Putting all the food they had from their vegetable delivery box and weekly shop on the counter, Sarah asked her two eldest to try and plan and cook dinners for the week using what they already had. They were pretty excited and straight away started saying they could make all sorts of dishes. ‘I said I wouldn’t be helping them, only advising if they had a question, and obviously all the hot pots and pans were for me to sort out,’ said Sarah. ‘They picked out the obvious meal of a roast dinner and gammon, egg, chips and peas. They had lots of other ideas.

‘A curry was one of them but I advised them to take each day as it came and see what they were left with after each meal. ‘On day one, they made gammon, egg, chips, peas and pineapple.

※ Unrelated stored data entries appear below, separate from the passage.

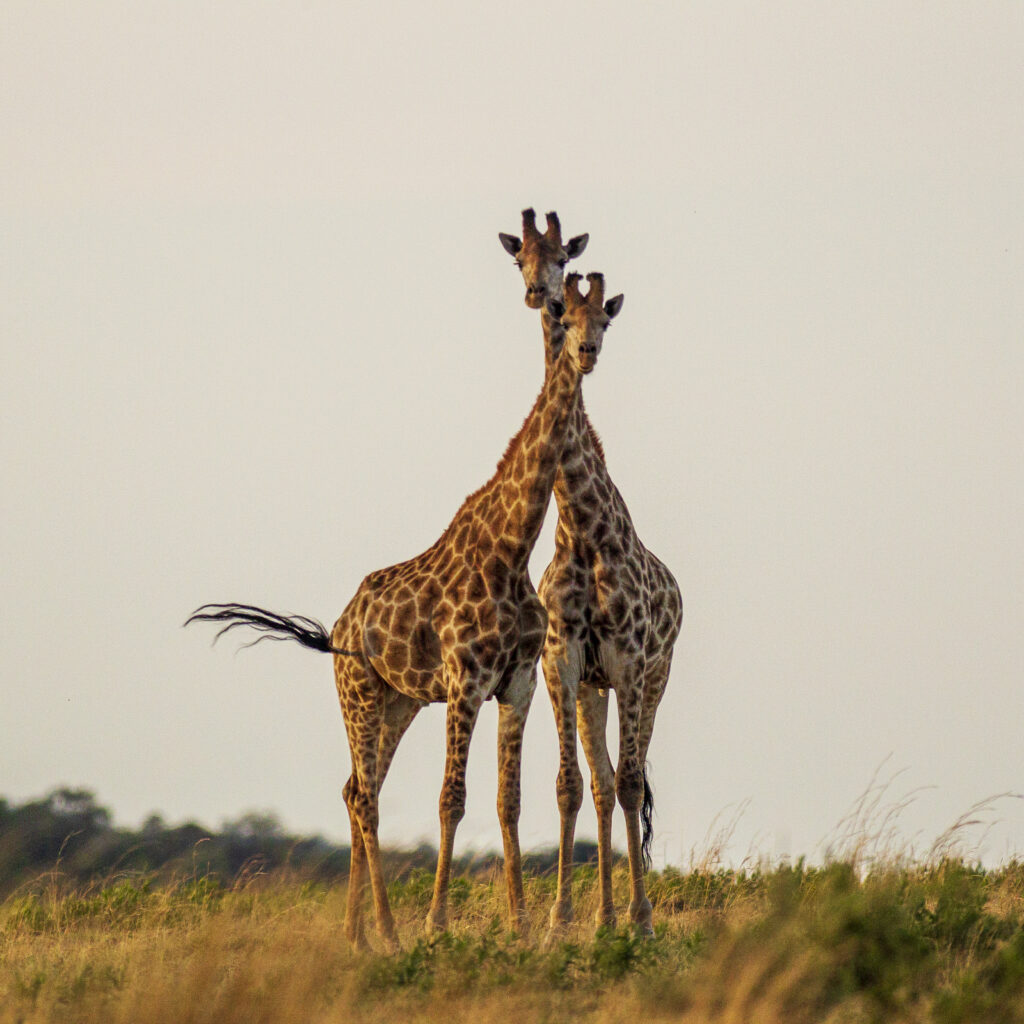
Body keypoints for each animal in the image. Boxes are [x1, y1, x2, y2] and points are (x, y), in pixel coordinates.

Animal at [184, 278, 614, 950]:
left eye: (605, 319)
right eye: (565, 318)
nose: (588, 352)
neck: (511, 549)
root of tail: (338, 629)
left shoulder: (514, 682)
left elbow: (508, 799)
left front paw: (519, 925)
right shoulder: (465, 681)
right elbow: (451, 798)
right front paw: (438, 924)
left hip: (399, 701)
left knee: (356, 788)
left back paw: (358, 932)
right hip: (358, 692)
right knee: (365, 797)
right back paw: (386, 930)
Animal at [499, 211, 684, 937]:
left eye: (601, 317)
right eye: (521, 257)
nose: (583, 350)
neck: (581, 527)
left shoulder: (630, 658)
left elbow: (632, 783)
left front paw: (641, 918)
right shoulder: (564, 659)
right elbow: (572, 785)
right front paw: (560, 919)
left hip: (653, 680)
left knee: (629, 780)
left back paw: (628, 912)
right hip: (593, 689)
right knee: (603, 784)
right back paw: (601, 914)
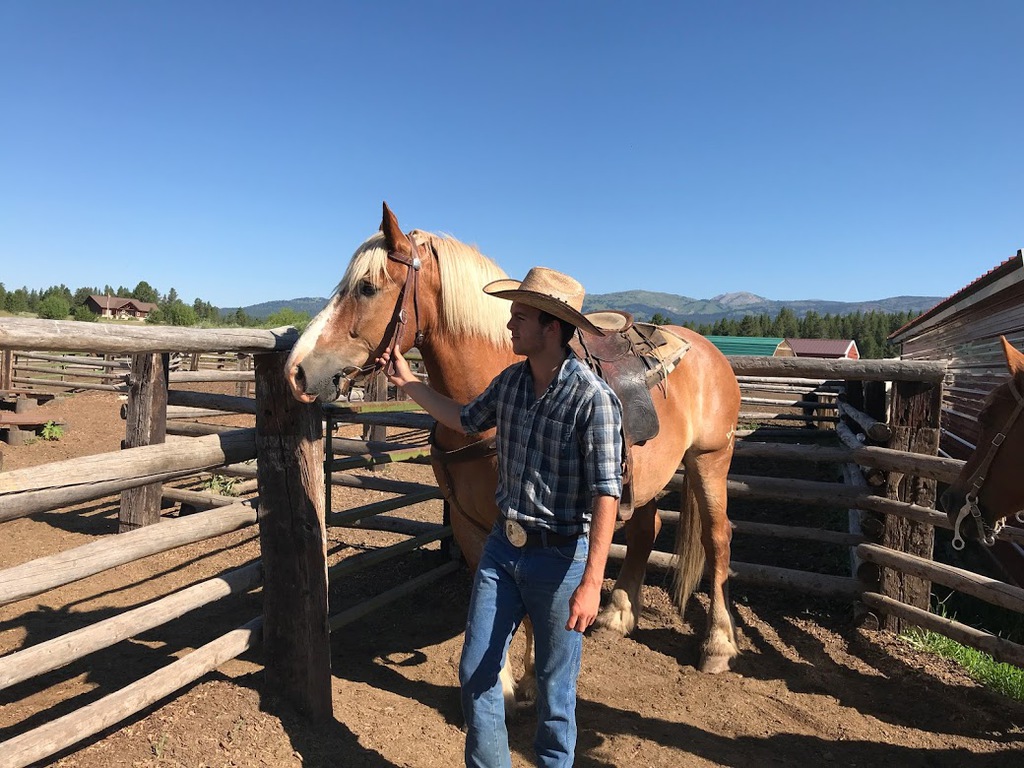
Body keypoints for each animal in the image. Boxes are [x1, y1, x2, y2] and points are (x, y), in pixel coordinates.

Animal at [284, 203, 742, 693]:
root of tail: (706, 350)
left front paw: (528, 680)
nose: (296, 371)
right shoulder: (468, 521)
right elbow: (490, 598)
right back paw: (617, 615)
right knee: (645, 531)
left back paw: (717, 644)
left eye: (367, 287)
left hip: (710, 460)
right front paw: (502, 683)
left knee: (718, 538)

On day two, my 11-year-old wanted to make a macaroni cheese dish but added broccoli, onion, bacon, and mushrooms. I was skeptical but it was lovely!’ Other meals they made included homemade pizza and chips and ratatouille (with the idea coming from watching the film). ‘The girls have said that the challenge taught them to really think about the amount of food they were using and that if you are creative enough you can pretty much make a meal from anything,’ Sarah explained.

‘It also taught them just how much work actually goes into a meal in general but also for a large family. ‘Each of the children are taking it in turns to cook and bake – the younger ones aged five and seven are in charge of cakes and puddings! – or doing things with me like washing, folding and washing up.’ Sarah has also been using ‘snack bags’ to help keep costs down and stop the kids snacking unnecessarily. Each day she packs each child a bag with a biscuit, fruit, crisps, and veg, and once it’s gone it’s gone. Her top tips are to use as much as you can of everything, ‘only buy what’s necessary.’ The family are even home growing vegetables, too.

‘I’m planning on teaching the children how to make bread also so should the situation ever arise for them when they are older they can use the life skills they have been taught to be self-sufficient in a sad situation,’ said Sarah. She continued: ‘This challenge taught the girls that cooking doesn’t have to be a chore. It can be fun, it can be rewarding and gives a massive sense of achievement when the plates are cleared and people ask for more because they enjoy what has been made. ‘They are also aware now that nice meals don’t have to be expensive. ‘For us, it was great because it gave the girls a slice of independence but also brought us even closer as a family doing these activities together.’